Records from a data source
▬▬▬

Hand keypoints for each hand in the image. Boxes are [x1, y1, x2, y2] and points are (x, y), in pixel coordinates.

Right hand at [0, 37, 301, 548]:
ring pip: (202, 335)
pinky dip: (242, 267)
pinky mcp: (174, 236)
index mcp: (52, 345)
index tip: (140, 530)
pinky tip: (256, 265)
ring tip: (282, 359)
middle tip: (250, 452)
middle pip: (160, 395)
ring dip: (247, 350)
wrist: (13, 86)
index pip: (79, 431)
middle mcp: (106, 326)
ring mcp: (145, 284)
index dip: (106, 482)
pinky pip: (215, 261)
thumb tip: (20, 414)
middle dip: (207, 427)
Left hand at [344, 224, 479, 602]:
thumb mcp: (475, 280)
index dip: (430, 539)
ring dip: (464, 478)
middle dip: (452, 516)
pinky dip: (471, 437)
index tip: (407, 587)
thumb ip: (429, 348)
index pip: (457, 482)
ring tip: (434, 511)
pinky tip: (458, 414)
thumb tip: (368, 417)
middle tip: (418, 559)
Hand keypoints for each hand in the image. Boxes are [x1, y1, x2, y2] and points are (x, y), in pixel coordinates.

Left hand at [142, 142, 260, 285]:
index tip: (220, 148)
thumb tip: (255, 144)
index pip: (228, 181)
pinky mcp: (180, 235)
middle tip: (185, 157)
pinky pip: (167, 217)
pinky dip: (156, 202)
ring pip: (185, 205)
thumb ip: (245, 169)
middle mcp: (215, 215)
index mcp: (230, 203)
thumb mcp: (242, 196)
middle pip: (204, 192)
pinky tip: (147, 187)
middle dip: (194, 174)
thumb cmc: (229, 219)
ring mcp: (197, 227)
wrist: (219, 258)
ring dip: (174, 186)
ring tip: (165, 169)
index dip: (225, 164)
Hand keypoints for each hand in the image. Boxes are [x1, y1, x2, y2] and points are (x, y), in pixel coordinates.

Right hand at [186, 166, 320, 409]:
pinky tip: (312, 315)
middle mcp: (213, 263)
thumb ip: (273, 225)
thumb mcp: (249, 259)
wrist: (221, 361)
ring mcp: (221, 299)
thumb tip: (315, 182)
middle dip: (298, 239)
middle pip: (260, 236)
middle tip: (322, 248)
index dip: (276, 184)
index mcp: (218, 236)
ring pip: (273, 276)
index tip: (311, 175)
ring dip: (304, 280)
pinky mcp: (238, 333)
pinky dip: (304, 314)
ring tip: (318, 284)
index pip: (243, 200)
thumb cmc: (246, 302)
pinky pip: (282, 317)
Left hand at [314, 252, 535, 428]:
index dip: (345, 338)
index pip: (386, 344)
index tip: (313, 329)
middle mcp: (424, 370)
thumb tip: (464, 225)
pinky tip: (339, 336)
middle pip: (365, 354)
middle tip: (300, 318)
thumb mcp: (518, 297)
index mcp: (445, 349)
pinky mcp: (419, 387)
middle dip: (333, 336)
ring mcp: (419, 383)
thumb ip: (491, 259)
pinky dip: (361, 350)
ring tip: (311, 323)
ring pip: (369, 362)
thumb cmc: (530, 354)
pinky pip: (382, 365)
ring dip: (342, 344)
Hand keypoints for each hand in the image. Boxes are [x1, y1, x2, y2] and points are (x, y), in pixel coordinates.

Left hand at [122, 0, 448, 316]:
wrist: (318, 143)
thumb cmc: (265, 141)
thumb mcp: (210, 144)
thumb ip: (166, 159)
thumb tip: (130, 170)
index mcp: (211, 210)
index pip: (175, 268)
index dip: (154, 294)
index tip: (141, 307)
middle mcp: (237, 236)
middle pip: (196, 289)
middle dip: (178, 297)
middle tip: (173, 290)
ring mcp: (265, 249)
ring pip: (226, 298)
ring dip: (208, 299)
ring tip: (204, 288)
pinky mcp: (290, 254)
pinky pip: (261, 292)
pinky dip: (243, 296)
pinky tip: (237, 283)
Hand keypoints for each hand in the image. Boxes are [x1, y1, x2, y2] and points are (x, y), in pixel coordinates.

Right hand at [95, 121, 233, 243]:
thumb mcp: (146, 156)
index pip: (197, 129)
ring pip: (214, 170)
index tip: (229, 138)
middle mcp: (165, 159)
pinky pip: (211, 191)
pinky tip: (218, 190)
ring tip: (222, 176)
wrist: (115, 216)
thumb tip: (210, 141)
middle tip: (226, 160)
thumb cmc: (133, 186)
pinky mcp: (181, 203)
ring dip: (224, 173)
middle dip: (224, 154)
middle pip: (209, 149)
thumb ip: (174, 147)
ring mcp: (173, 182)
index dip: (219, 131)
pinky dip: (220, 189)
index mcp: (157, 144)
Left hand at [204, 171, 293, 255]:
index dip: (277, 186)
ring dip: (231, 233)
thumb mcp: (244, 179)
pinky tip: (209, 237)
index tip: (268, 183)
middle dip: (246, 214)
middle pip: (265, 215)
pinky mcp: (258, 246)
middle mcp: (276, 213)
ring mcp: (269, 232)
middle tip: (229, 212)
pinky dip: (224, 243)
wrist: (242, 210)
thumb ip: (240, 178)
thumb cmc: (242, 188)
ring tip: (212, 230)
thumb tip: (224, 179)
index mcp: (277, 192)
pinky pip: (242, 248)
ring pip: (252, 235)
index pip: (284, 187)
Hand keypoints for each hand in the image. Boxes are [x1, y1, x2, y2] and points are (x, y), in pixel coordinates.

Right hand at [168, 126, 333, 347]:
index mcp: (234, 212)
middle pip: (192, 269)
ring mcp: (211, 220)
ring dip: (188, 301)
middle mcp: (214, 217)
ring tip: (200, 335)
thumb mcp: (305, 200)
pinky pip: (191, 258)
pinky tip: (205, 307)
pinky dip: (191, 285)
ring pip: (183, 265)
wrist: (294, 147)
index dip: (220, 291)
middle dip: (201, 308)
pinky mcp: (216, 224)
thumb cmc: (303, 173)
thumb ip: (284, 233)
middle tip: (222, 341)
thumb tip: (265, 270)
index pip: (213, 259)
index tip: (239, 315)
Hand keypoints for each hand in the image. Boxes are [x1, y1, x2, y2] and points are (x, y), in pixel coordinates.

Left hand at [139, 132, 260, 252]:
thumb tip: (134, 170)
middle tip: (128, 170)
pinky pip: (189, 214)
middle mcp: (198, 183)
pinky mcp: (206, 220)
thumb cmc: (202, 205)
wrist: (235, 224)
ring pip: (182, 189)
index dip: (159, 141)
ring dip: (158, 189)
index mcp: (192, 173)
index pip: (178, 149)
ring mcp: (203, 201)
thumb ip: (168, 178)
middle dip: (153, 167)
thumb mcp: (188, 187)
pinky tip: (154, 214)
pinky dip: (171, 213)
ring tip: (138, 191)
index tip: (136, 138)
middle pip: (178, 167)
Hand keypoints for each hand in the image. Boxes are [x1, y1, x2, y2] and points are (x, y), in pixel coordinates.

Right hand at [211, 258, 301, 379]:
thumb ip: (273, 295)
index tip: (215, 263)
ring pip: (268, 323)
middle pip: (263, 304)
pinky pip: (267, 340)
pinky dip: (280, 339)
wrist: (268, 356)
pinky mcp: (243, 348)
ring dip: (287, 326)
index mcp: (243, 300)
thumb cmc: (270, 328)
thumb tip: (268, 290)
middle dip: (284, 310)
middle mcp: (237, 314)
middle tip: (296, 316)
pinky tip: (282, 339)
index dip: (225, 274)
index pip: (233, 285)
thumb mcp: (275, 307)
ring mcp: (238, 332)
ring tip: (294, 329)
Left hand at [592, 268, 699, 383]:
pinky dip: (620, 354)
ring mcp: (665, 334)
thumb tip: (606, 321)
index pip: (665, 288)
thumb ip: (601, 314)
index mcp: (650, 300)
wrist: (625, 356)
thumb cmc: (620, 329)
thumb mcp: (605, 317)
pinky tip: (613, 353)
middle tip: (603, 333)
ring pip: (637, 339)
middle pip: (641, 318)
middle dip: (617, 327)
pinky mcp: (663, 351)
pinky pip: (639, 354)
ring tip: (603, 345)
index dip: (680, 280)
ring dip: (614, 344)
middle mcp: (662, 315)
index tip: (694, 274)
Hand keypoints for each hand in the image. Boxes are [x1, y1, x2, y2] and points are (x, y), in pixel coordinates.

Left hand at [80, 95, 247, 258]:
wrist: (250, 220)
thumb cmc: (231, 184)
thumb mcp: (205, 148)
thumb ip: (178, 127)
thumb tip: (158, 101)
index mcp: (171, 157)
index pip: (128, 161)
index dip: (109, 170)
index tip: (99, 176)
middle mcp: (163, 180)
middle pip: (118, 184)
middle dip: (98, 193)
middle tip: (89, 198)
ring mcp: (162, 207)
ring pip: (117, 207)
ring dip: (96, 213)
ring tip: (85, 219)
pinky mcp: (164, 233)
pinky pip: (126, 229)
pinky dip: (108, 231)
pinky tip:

▬▬▬

→ **How to complete this task**
For this exercise, output exactly the lines above from the line with "thumb cmc: (620, 329)" to the line with "index pip: (128, 161)", counting both, and leave out the rest.

→ **Answer to this exercise**
thumb cmc: (620, 329)
thumb mcp: (605, 317)
pinky tip: (613, 353)
middle tip: (603, 333)
ring pip: (637, 339)
middle pip: (641, 318)
middle dip: (617, 327)
pinky mcp: (663, 351)
pinky pip: (639, 354)
ring tip: (603, 345)
index dip: (680, 280)
ring dip: (614, 344)
middle mcp: (662, 315)
index tip: (694, 274)
Hand keypoints for each hand in the image. Boxes are [x1, y1, x2, y2] and points are (x, y), in pixel coordinates.

Left hand at [80, 95, 247, 258]:
wrist: (250, 220)
thumb cmc: (231, 184)
thumb mcp: (205, 148)
thumb ip: (178, 127)
thumb tip: (158, 101)
index mcp: (171, 157)
index pip: (128, 161)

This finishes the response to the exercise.